Information>
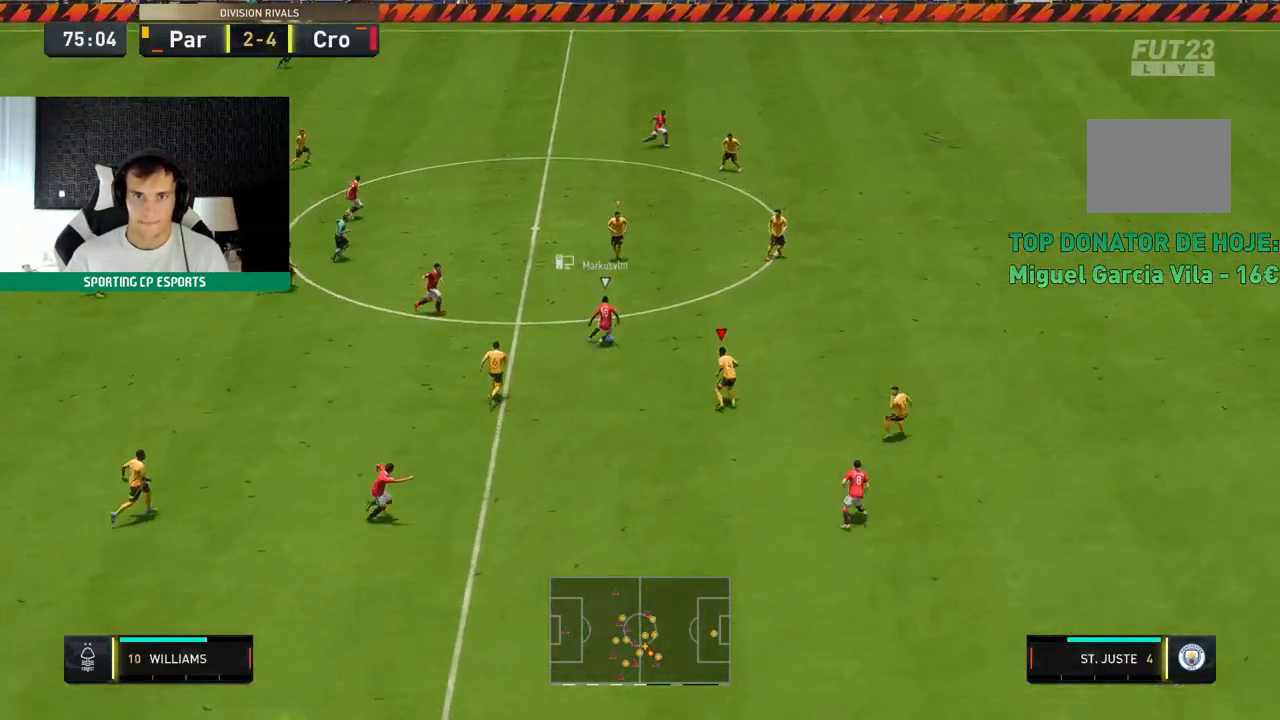
{"dt_ms": 500, "buttons": ["L1", "L2", "R2"], "left_stick": "up", "events": [[500, "L1", "down"]]}
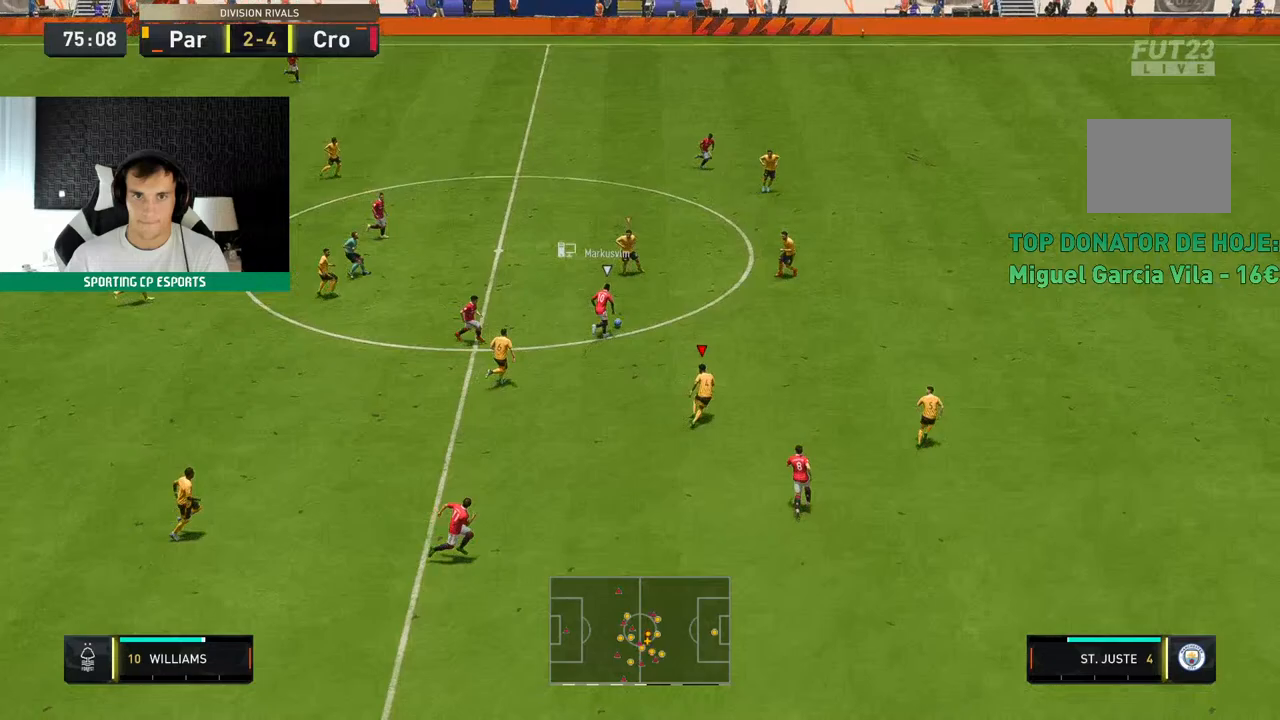
{"dt_ms": 500, "buttons": ["L2", "R2"], "left_stick": "down-left"}
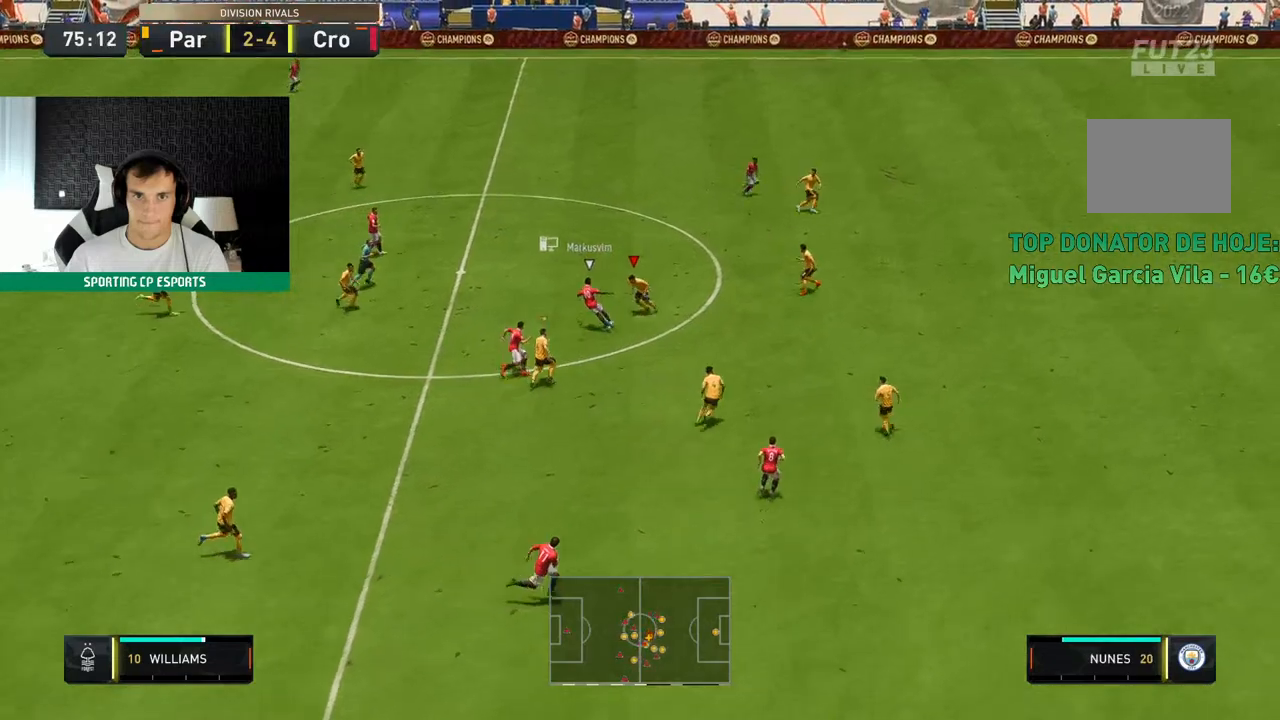
{"dt_ms": 500, "buttons": ["L2", "R2"], "left_stick": "up-left", "events": [[300, "left_stick", "up-left"]]}
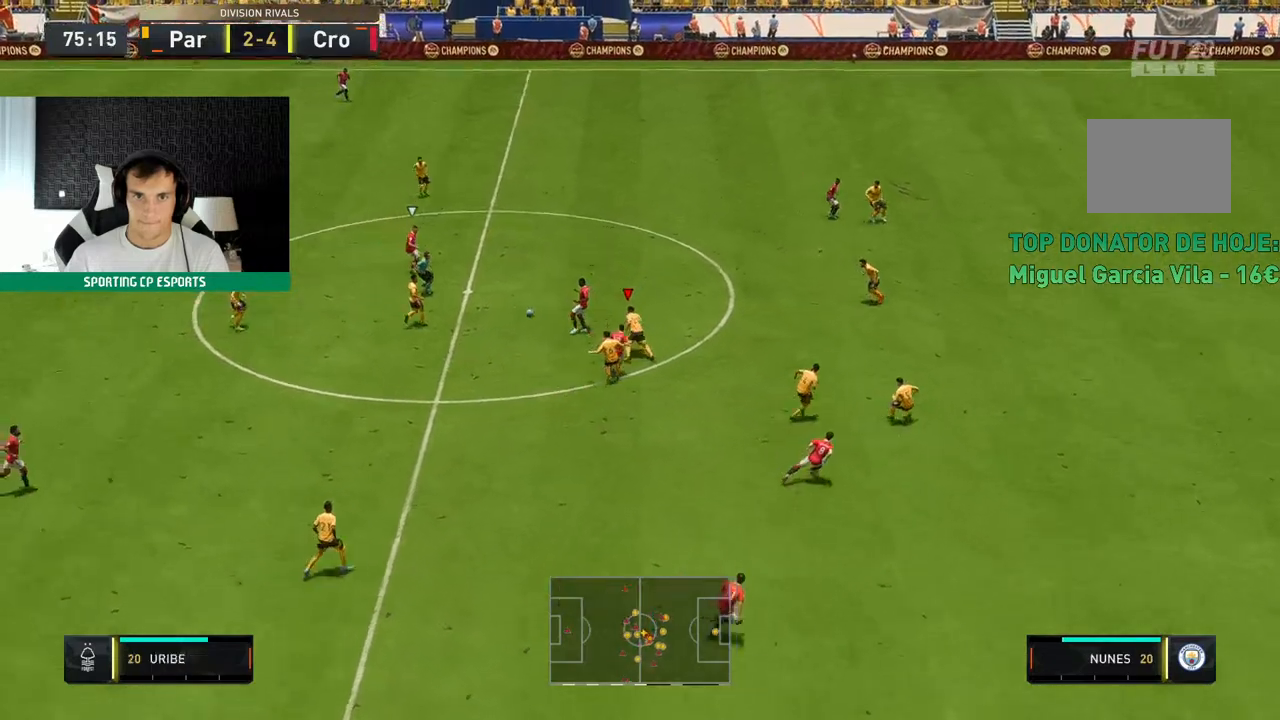
{"dt_ms": 500, "buttons": ["R2"], "left_stick": "up", "events": [[167, "left_stick", "up"], [500, "L2", "up"]]}
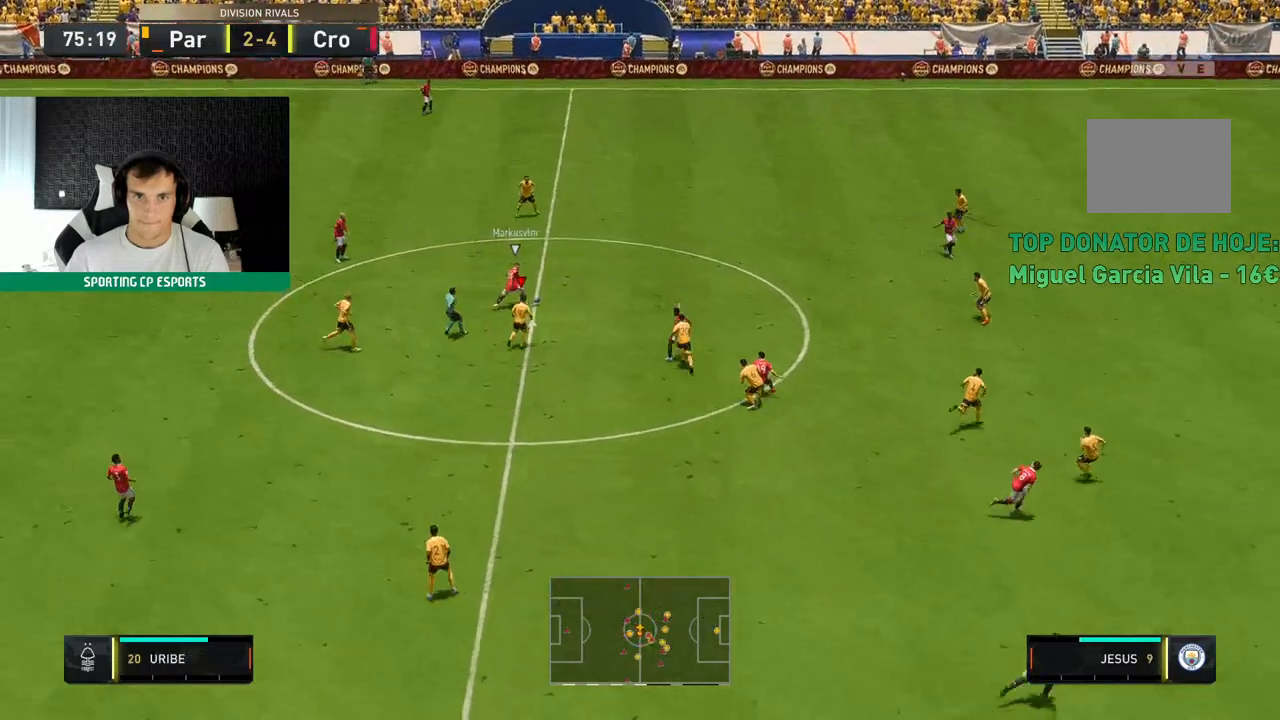
{"dt_ms": 500, "buttons": ["R2"], "left_stick": "up", "events": []}
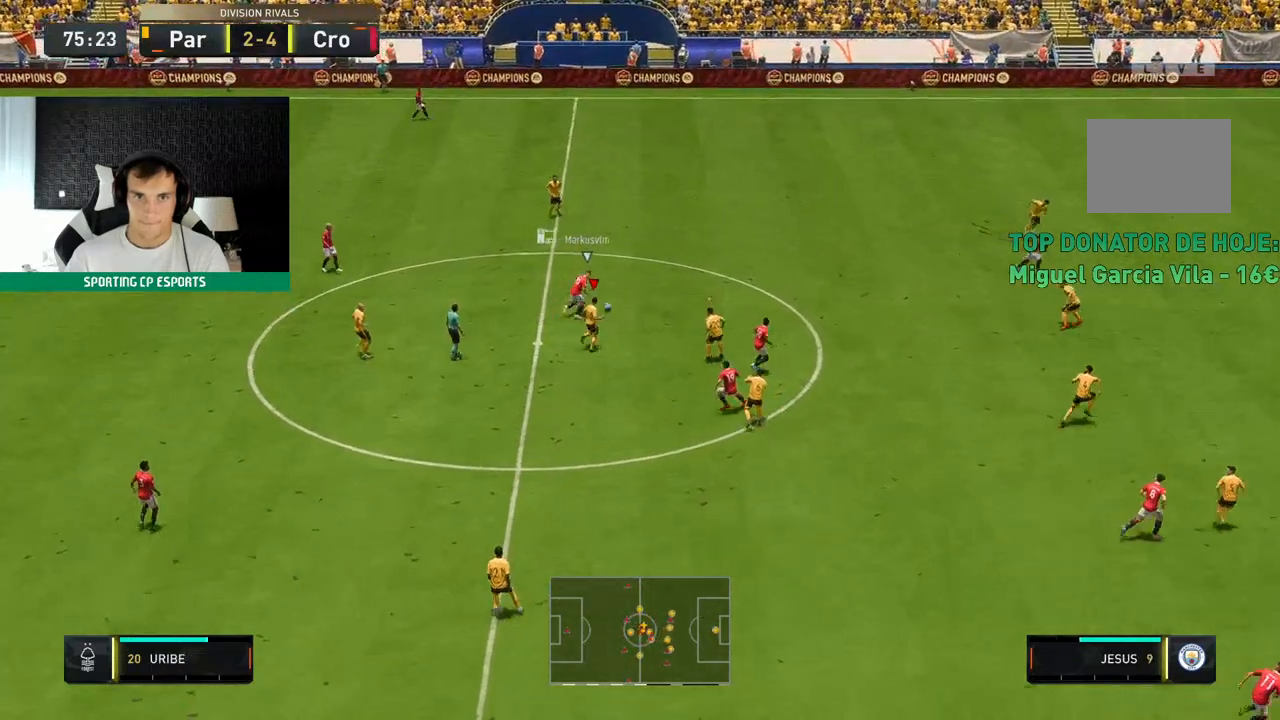
{"dt_ms": 500, "buttons": ["R2"], "left_stick": "up", "events": []}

What you are asked to do> Please write out all of the material above without changing a word, and omit any pictures.

Result for this task>
{"dt_ms": 500, "buttons": ["L1", "L2", "R2"], "left_stick": "up", "events": [[500, "L1", "down"]]}
{"dt_ms": 500, "buttons": ["L2", "R2"], "left_stick": "down-left"}
{"dt_ms": 500, "buttons": ["L2", "R2"], "left_stick": "up-left", "events": [[300, "left_stick", "up-left"]]}
{"dt_ms": 500, "buttons": ["R2"], "left_stick": "up", "events": [[167, "left_stick", "up"], [500, "L2", "up"]]}
{"dt_ms": 500, "buttons": ["R2"], "left_stick": "up", "events": []}
{"dt_ms": 500, "buttons": ["R2"], "left_stick": "up", "events": []}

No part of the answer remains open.